● TEXT PROVIDED:

Carey Mulligan found herself propelled onto the world stage after she was nominated for an Oscar for her portrayal of the sharp, witty and painfully young Jenny Mellor in 2009s “An Education.” Though doors began to open for the actress, she was disappointed to discover that most of them led to rooms of similar shapes and sizes. “A lot of people just wanted me to sort of do what I had already done,” she recalls. “Films that reminded me of that part weren’t films that I was interested in.”
If there is such a thing as a safe and secure course in the development of an ingénue’s career anymore, then Mulligan has chosen not to follow that trajectory. The actress took one leading, and several supporting roles (the most high-profile of which was in Oliver Stone’s “Wall Street: Money Never Sleeps”) after “An Education” and then stopped working for a year.
When she returned it was in pursuit of projects that would move her beyond the limited scope of the classical leading lady and/or give her the opportunity to work with filmmakers that she found compelling. She began with director Nicolas Winding Refn’s urban fable/meditation on violence, “Drive.”

● RECORDS:
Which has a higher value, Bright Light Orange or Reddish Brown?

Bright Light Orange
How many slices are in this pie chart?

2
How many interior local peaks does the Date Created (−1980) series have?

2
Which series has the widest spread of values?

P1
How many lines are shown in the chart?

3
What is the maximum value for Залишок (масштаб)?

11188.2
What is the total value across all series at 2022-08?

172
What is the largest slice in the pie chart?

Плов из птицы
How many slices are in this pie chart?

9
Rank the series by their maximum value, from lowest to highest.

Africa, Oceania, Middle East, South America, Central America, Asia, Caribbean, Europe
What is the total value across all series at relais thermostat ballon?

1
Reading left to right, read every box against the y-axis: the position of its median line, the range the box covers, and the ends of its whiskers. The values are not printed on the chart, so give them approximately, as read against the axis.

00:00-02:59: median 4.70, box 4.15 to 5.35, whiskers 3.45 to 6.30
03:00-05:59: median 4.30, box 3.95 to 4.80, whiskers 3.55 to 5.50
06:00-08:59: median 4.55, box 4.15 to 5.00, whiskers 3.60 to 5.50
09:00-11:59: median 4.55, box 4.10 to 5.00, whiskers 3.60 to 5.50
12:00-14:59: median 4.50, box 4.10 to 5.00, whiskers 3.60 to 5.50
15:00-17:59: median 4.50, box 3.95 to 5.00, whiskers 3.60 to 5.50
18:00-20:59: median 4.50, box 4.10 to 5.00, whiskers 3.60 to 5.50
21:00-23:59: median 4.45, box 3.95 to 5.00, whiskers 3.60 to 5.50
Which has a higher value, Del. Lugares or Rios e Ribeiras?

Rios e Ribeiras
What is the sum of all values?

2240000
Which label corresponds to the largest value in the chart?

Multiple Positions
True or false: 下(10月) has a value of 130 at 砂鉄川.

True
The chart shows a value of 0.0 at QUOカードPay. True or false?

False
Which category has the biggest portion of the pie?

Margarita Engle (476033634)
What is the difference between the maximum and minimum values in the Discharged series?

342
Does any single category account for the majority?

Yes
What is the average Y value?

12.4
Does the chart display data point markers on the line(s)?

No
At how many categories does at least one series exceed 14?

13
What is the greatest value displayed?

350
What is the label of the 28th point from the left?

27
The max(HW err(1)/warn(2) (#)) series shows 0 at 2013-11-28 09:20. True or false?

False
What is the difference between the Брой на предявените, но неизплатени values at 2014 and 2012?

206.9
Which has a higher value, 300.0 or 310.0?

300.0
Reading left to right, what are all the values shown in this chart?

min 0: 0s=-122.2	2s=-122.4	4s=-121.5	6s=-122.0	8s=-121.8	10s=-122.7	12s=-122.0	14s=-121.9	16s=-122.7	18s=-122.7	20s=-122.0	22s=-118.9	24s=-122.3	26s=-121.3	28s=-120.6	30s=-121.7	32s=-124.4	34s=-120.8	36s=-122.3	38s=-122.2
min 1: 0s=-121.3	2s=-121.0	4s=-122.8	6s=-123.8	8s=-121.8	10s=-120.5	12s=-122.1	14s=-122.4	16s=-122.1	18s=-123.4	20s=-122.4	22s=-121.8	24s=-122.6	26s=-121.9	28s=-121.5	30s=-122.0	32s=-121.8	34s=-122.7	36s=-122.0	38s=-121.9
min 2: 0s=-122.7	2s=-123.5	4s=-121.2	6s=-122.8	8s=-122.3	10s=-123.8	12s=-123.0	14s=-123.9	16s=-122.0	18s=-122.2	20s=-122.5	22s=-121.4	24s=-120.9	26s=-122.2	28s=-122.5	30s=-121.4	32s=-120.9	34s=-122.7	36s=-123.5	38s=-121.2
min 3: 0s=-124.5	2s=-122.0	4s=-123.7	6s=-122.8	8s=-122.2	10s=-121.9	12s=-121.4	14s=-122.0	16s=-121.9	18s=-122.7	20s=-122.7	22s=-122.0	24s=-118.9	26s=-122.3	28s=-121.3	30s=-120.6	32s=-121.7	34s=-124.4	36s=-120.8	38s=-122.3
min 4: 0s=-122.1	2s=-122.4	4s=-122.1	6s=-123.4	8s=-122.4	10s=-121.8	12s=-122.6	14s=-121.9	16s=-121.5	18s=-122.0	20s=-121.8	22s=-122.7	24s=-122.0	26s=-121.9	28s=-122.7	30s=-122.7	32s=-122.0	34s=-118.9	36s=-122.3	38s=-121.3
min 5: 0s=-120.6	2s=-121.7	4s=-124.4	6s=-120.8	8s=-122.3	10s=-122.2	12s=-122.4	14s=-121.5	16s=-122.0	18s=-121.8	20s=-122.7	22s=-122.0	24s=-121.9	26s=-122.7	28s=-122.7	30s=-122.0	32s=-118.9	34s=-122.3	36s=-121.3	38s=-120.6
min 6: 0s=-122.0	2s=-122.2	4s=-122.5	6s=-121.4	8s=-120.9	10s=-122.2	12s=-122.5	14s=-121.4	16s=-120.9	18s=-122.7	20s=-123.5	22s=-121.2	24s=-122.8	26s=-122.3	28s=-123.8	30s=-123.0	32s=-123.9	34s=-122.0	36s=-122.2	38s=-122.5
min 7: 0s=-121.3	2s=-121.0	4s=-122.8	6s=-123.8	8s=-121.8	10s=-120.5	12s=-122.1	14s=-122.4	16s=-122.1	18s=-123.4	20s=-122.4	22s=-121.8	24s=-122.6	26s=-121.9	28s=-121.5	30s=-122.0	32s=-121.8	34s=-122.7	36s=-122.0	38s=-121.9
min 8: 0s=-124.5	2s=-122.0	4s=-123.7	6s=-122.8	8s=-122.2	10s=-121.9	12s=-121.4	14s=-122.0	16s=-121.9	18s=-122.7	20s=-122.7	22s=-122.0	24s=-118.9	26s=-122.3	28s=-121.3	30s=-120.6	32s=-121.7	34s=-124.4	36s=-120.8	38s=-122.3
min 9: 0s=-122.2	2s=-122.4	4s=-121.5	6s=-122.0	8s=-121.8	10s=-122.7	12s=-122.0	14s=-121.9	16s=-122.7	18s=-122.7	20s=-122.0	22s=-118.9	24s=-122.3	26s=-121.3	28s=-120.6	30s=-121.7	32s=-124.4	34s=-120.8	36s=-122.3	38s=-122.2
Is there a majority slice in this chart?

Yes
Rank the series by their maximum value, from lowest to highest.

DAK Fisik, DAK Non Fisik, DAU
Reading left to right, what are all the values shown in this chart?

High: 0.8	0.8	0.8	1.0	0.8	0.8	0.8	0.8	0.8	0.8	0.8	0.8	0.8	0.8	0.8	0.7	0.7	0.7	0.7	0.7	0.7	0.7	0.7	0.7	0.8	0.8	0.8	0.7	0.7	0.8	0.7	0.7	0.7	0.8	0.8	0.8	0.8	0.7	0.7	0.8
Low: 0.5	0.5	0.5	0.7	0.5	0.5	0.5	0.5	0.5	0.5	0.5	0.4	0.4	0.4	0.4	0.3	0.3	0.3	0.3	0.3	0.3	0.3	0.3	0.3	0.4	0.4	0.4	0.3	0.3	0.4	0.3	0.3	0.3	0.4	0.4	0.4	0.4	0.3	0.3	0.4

● EXERCISE GOAL: Write the next part of the article about Carey Mulligan's career choices, picking up after its final sentence.

● ANSWER FOR THIS EXERCISE:
One of the most fascinating aspects of Mulligan’s character in “Drive” is that she is essentially a very traditional ingénue (beautiful, gentle, sweet, in emotional and physical danger) in a distinctly atypical setting. Mulligan herself, however, never envisioned Irene in quite that manner. “She was originally intended for a slightly older Latina, so I never sort of saw her as the girl, or the love interest in the film, even though she was,” she says. “That situation was a point where I hadn’t worked for awhile and I wanted to be in one of his films because I thought he made really cool films. He welcomed me into his house, and I lived with his wife and his kids, Ryan (Gosling) came round a lot and it just sort of felt like this strange commune.”
Mulligan’s next film, “Shame” (which will screen this evening as a part of the Los Angeles AFI Fest), offered the actress an opportunity to “lose herself” in a way she hadn’t done since her stage performance as Nina in Anton Chekhov’s “The Seagull.” The comparison between director Steve McQueen’s film and Checkhov’s play feels apropos in that both deal with the loss of (and aching longing for) innocence, and the characters’ fundamental inability to connect. Where “Drive” was a (metaphorical) step into a warm creative bath for the actress, “Shame” was akin to being tossed into an icy, murky, bottomless ocean. “When I read ‘Shame,’ it felt like Sissy was a character with no safety net,” Mulligan says. “And she was so far removed from anything that I had played before especially being on screen.”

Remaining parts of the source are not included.